→ What the task asks: Lines from the entries below that hold "links" form the answer; copy all of them.

→ Listed entries:
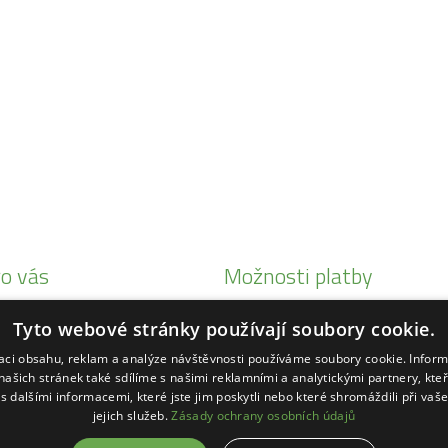
o vás
Možnosti platby
i Honda
Tyto webové stránky používají soubory cookie.
eby Status
zaci obsahu, reklam a analýze návštěvnosti používáme soubory cookie. Infor
ké
našich stránek také sdílíme s našimi reklamními a analytickými partnery, kte
s dalšími informacemi, které jste jim poskytli nebo které shromáždili při vaš
ihl
jejich služeb.
Zásady ochrany osobních údajů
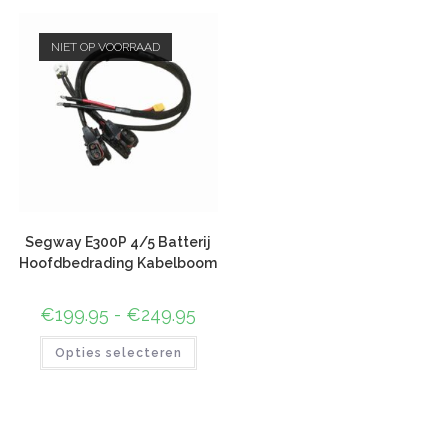
NIET OP VOORRAAD
Segway E300P 4/5 Batterij
Hoofdbedrading Kabelboom
€
199.95
-
€
249.95
Opties selecteren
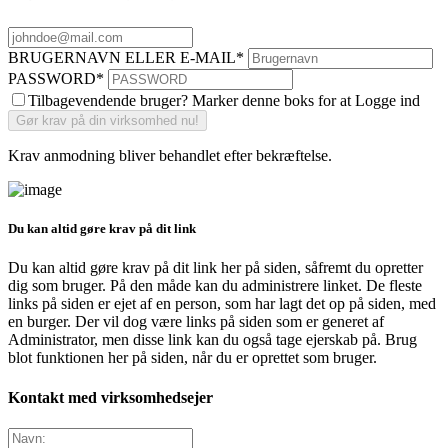
BRUGERNAVN ELLER E-MAIL
*
PASSWORD
*
Tilbagevendende bruger? Marker denne boks for at Logge ind
Krav anmodning bliver behandlet efter bekræftelse.
Du kan altid gøre krav på dit link
Du kan altid gøre krav på dit link her på siden, såfremt du opretter
dig som bruger. På den måde kan du administrere linket. De fleste
links på siden er ejet af en person, som har lagt det op på siden, med
en burger. Der vil dog være links på siden som er generet af
Administrator, men disse link kan du også tage ejerskab på. Brug
blot funktionen her på siden, når du er oprettet som bruger.
Kontakt med virksomhedsejer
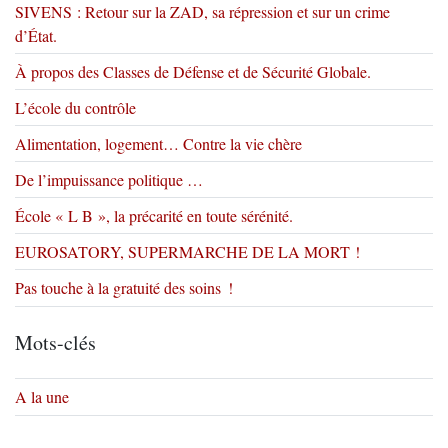
SIVENS : Retour sur la ZAD, sa répression et sur un crime
d’État.
À propos des Classes de Défense et de Sécurité Globale.
L’école du contrôle
Alimentation, logement… Contre la vie chère
De l’impuissance politique …
École « L B », la précarité en toute sérénité.
EUROSATORY, SUPERMARCHE DE LA MORT !
Pas touche à la gratuité des soins !
Mots-clés
A la une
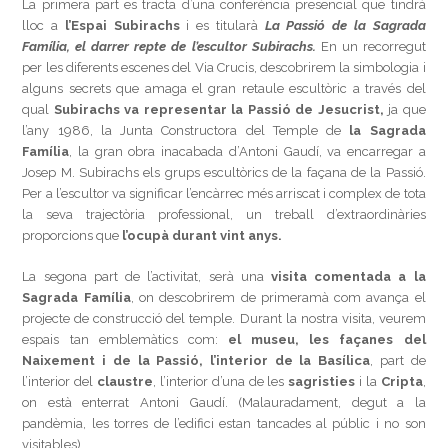
La primera part es tracta d’una conferència presencial que tindrà
lloc a
l’Espai Subirachs
i es titularà
La Passió de la Sagrada
Família, el darrer repte de l’escultor Subirachs.
En un recorregut
per les diferents escenes del Via Crucis, descobrirem la simbologia i
alguns secrets que amaga el gran retaule escultòric a través del
qual
Subirachs va representar la Passió de Jesucrist,
ja que
l’any 1986, la Junta Constructora del Temple de
la Sagrada
Família
, la gran obra inacabada d’Antoni Gaudí, va encarregar a
Josep M. Subirachs els grups escultòrics de la façana de la Passió.
Per a l’escultor va significar l’encàrrec més arriscat i complex de tota
la seva trajectòria professional, un treball d’extraordinàries
proporcions que
l’ocupà durant vint anys.
La segona part de l’activitat, serà una
visita comentada a la
Sagrada Família
, on descobrirem de primeramà com avança el
projecte de construcció del temple. Durant la nostra visita, veurem
espais tan emblemàtics com:
el museu, les façanes del
Naixement i de la Passió,
l’interior de la Basílica
, part de
l’interior del
claustre
, l’interior d’una de les
sagristies
i la
Cripta
,
on està enterrat Antoni Gaudí. (Malauradament, degut a la
pandèmia, les torres de l’edifici estan tancades al públic i no son
visitables).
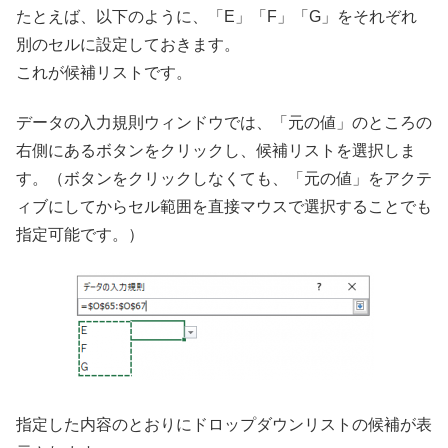
たとえば、以下のように、「E」「F」「G」をそれぞれ
別のセルに設定しておきます。
これが候補リストです。
データの入力規則ウィンドウでは、「元の値」のところの
右側にあるボタンをクリックし、候補リストを選択しま
す。（ボタンをクリックしなくても、「元の値」をアクテ
ィブにしてからセル範囲を直接マウスで選択することでも
指定可能です。）
指定した内容のとおりにドロップダウンリストの候補が表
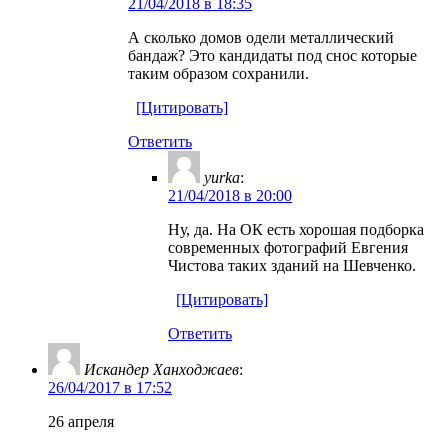
21/04/2018 в 18:35
А сколько домов одели металлический
бандаж? Это кандидаты под снос которые
таким образом сохранили.
[Цитировать]
Ответить
yurka
:
21/04/2018 в 20:00
Ну, да. На ОК есть хорошая подборка
современных фотографий Евгения
Чистова таких зданий на Шевченко.
[Цитировать]
Ответить
Искандер Ханходжаев
:
26/04/2017 в 17:52
26 апреля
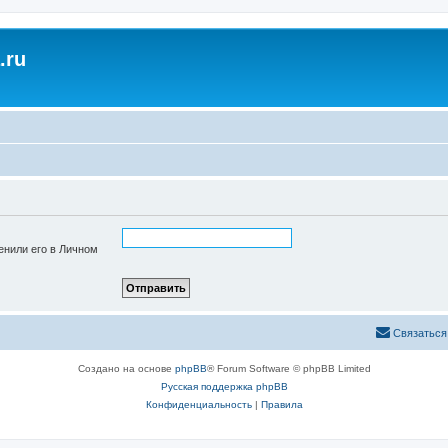
.ru
енили его в Личном
Связаться
Создано на основе
phpBB
® Forum Software © phpBB Limited
Русская поддержка phpBB
Конфиденциальность
|
Правила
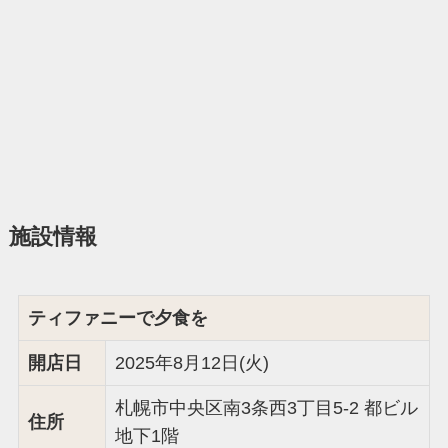
施設情報
ティファニーで夕食を
開店日
2025年8月12日(火)
札幌市中央区南3条西3丁目5-2 都ビル
住所
地下1階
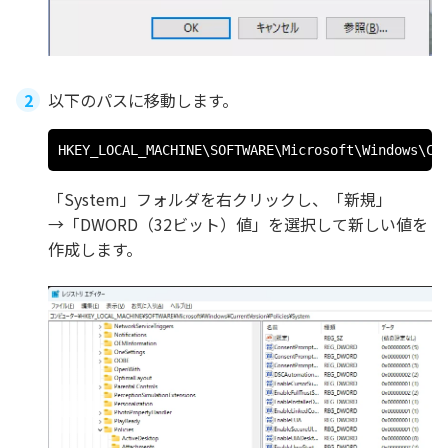
以下のパスに移動します。
HKEY_LOCAL_MACHINE\SOFTWARE\Microsoft\Windows\Cu
「System」フォルダを右クリックし、「新規」
→「DWORD（32ビット）値」を選択して新しい値を
作成します。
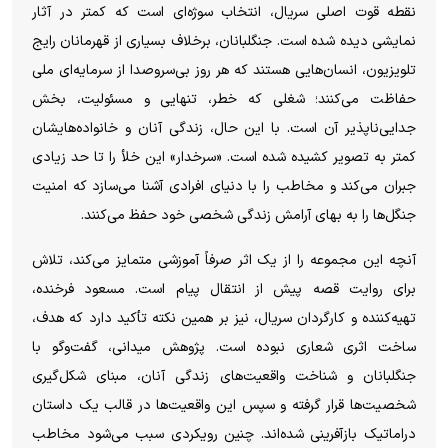
نقطه قوت اصلی سریال، انتخاب سوژه‌ای است که کمتر در آثار
نمایشی دیده شده است. جنگلبانان، برخلاف بسیاری از قهرمانان رایج
تلویزیون، انسان‌هایی هستند که هر روز بی‌سروصدا از سرمایه‌ای ملی
حفاظت می‌کنند؛ شغلی که خطر، تنهایی و مسئولیت، بخش
جدایی‌ناپذیر آن است. با این حال، زندگی آنان و خانواده‌هایشان
کمتر به تصویر کشیده شده است. «سرخدار» این خلأ را تا حد زیادی
جبران می‌کند و مخاطب را با دنیای افرادی آشنا می‌سازد که امنیت
جنگل‌ها را به بهای آرامش زندگی شخصی خود حفظ می‌کنند.
آنچه این مجموعه را از یک اثر صرفاً آموزشی متمایز می‌کند، تلاش
برای روایت قصه پیش از انتقال پیام است. مسعود فرخنده،
تهیه‌کننده و کارگردان سریال، نیز بر همین نکته تأکید دارد که هدف،
ساخت اثری شعاری نبوده است. پژوهش میدانی، گفت‌و‌گو با
جنگلبانان و شناخت واقعیت‌های زندگی آنان، مبنای شکل‌گیری
شخصیت‌ها قرار گرفته و سپس این واقعیت‌ها در قالب یک داستان
دراماتیک بازآفرینی شده‌اند. چنین رویکردی سبب می‌شود مخاطب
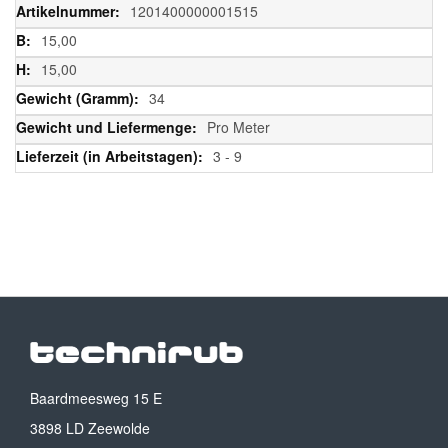
Informationen
1201400000001515
15,00
15,00
34
Pro Meter
3 - 9
Baardmeesweg 15 E
3898 LD Zeewolde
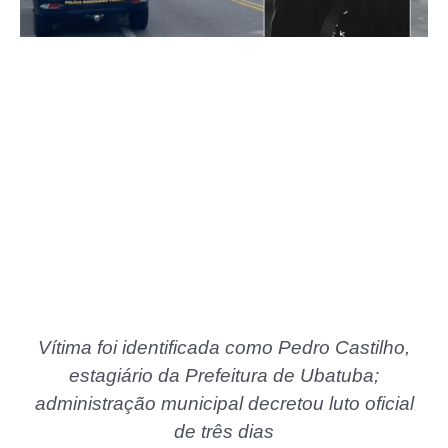
Vítima foi identificada como Pedro Castilho,
estagiário da Prefeitura de Ubatuba;
administração municipal decretou luto oficial
de três dias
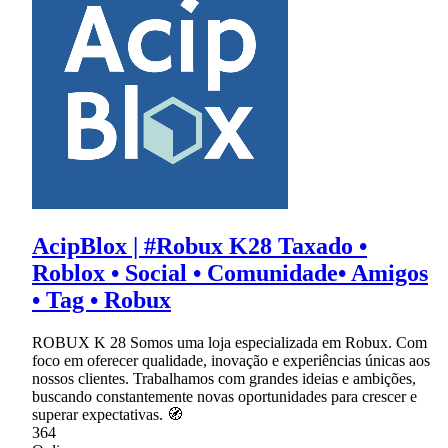
AcipBlox | #Robux K28 Taxado •
Roblox • Social • Comunidade• Amigos
• Tag • Robux
ROBUX K 28 Somos uma loja especializada em Robux. Com
foco em oferecer qualidade, inovação e experiências únicas aos
nossos clientes. Trabalhamos com grandes ideias e ambições,
buscando constantemente novas oportunidades para crescer e
superar expectativas. 🧭
364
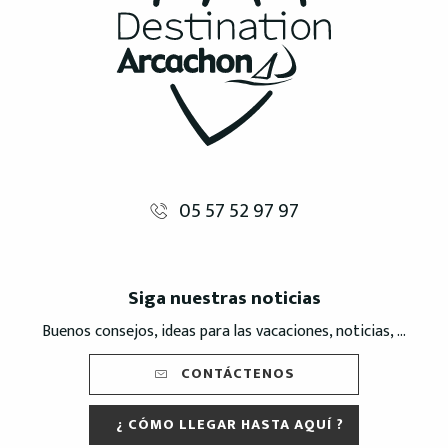
05 57 52 97 97
Siga nuestras noticias
Buenos consejos, ideas para las vacaciones, noticias, ...
CONTÁCTENOS
¿ CÓMO LLEGAR HASTA AQUÍ ?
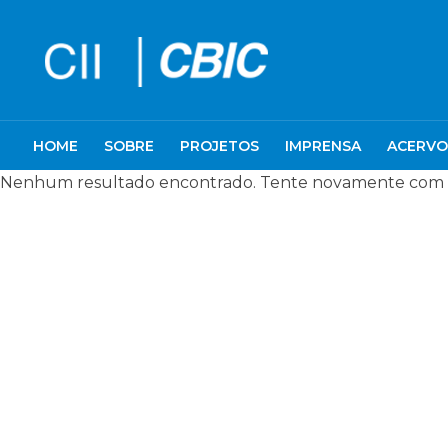
HOME
SOBRE
PROJETOS
IMPRENSA
ACERVO
Nenhum resultado encontrado. Tente novamente com um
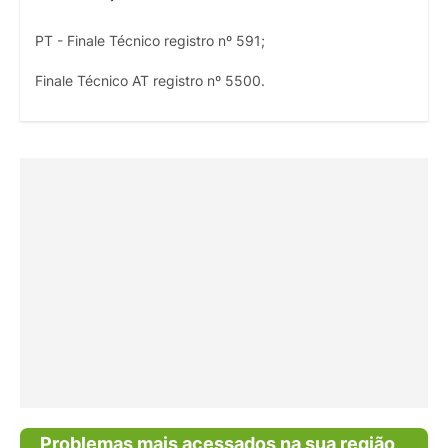
PT - Finale Técnico registro nº 591;
Finale Técnico AT registro nº 5500.
Problemas mais acessados na sua região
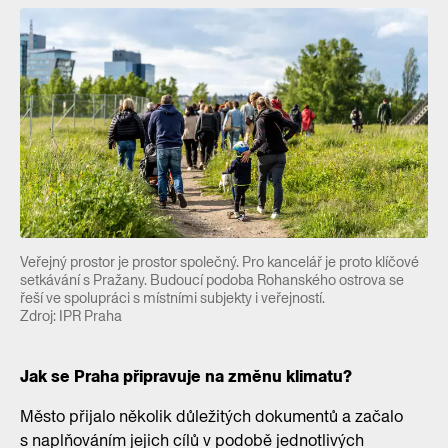
Veřejný prostor je prostor společný. Pro kancelář je proto klíčové
setkávání s Pražany. Budoucí podoba Rohanského ostrova se
řeší ve spolupráci s místními subjekty i veřejností.
Zdroj: IPR Praha
Jak se Praha připravuje na změnu klimatu?
Město přijalo několik důležitých dokumentů a začalo
s naplňováním jejich cílů v podobě jednotlivých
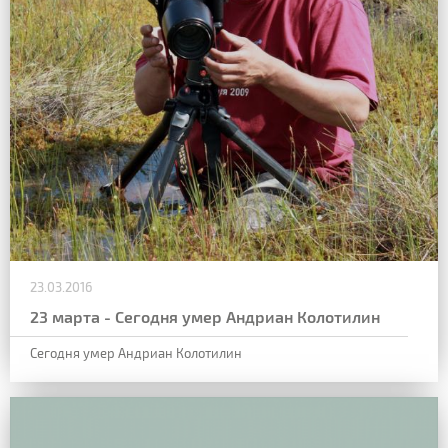
23.03.2016
23 марта - Сегодня умер Андриан Колотилин
Сегодня умер Андриан Колотилин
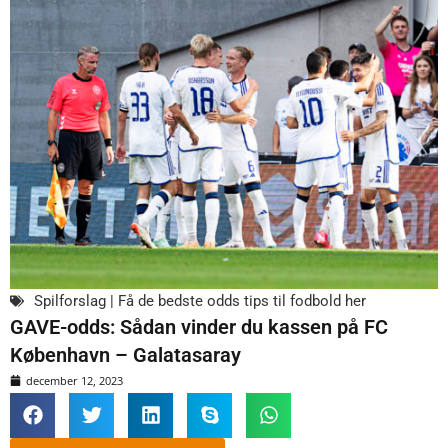
Spilforslag | Få de bedste odds tips til fodbold her
GAVE-odds: Sådan vinder du kassen på FC
København – Galatasaray
december 12, 2023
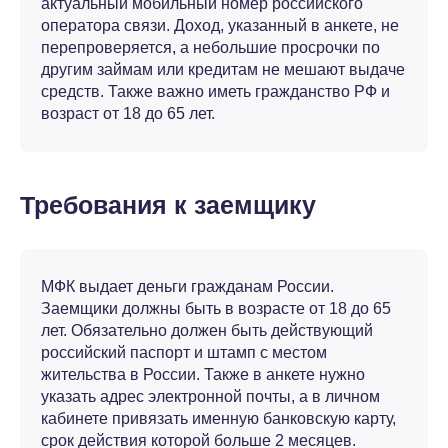
актуальный мобильный номер российского
оператора связи. Доход, указанный в анкете, не
перепроверяется, а небольшие просрочки по
другим займам или кредитам не мешают выдаче
средств. Также важно иметь гражданство РФ и
возраст от 18 до 65 лет.
Требования к заемщику
МФК выдает деньги гражданам России.
Заемщики должны быть в возрасте от 18 до 65
лет. Обязательно должен быть действующий
российский паспорт и штамп с местом
жительства в России. Также в анкете нужно
указать адрес электронной почты, а в личном
кабинете привязать именную банковскую карту,
срок действия которой больше 2 месяцев.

→ Your solution:
links på siden er ejet af en person, som har lagt det op på siden, med
en burger. Der vil dog være links på siden som er generet af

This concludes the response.